I've had a lot going on. Last week was my Lilybugs week. I've talked about that before, yes? Yes. Giant consignment sale of doom. This was my first sale ever where I made more than I spent. I'm pretty psyched about that. It's a big deal for me. I bought clothes and shoes and a puzzle because I always try to come home with something fun.
Then, there's the other thing. The thing I haven't been talking about. The elephant in the room. You see, this is my home and this is where I talk about stuff. I have a sense of privacy and I don't tell you all every little weensie detail of my life, but I hit the high points. And the low ones. I share, is what I'm saying. I treat you all like my very best girlfriends (even, and possibly especially) those of you who are guys.
So, when there's something big and I'm not ready to talk about it, I tend to tune out. Because to come here and every day and talk about something - anything - that's not the giant thing on my mind feels like lying. Which is sort of ridiculous, but also sort of true.

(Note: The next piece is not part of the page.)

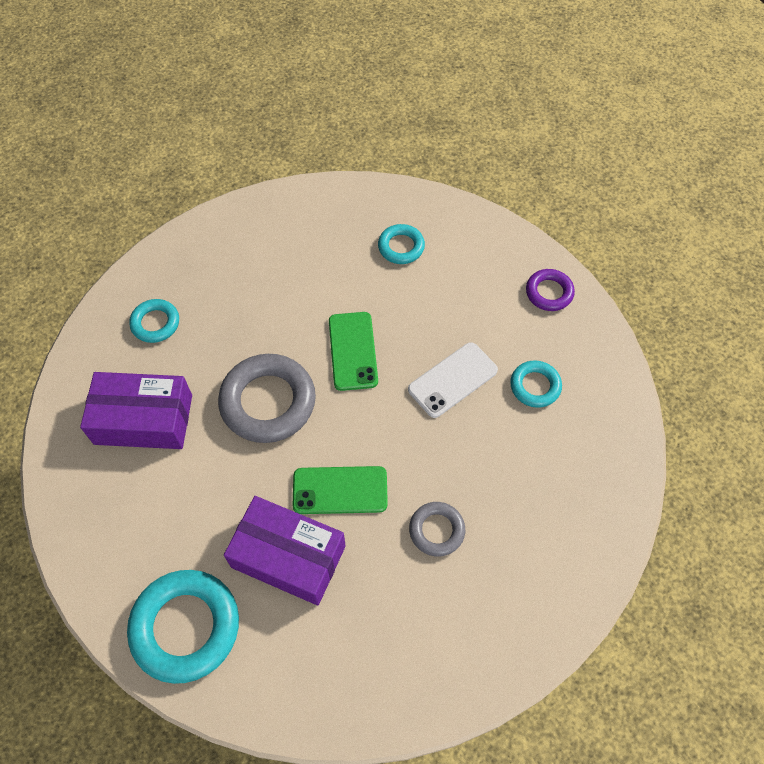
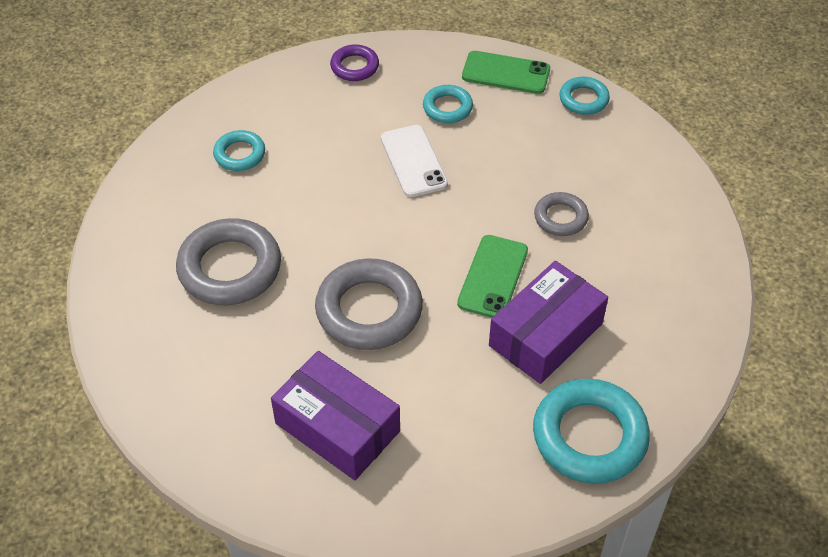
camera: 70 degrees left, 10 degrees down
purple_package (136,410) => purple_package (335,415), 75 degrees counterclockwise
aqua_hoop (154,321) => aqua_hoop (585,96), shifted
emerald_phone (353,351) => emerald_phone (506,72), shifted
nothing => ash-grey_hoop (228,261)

On the one hand, as the grand queen of everything in this space, I can do what I want. Plus, it's writing and you don't ever have to write anything.
On the other hand, it seems incredibly disingenuous to continue on, la-di-da, like nothing big is going on in my life.
So, I just shut up. It wasn't even on purpose. I spent all of last week getting ready to write. Coming up with things to write. Thinking about writing. And then not writing.
(Yesterday I had a tooth yanked out of my head. There was massive crying, pain pills and I learned that where my teeth are concerned, I am a giant wuss. I'm telling you this because last week I was a horrible person, but you've got to give me a tooth-induced by on yesterday's miss.)
And even today, here it is 4:30 and I still haven't decided what I am and am not going to say in this here post - the one that I am writing even now. Sharing is hard. Especially when it involves other people. Especially when it's personal. Especially when you don't really want to talk about it. And all three - oh my.
So, here goes. Simplest terms. The husband hasn't been home in a month. I don't know what that means or what's going happen. I have no plan other than get by and take care of myself and my girls. I am okay. Let me repeat that last part: I am okay. I am not angry or terribly hurt or collapsing in a sea of grief. I am okay. You shouldn't worry about me. I just felt like you should know, that's all.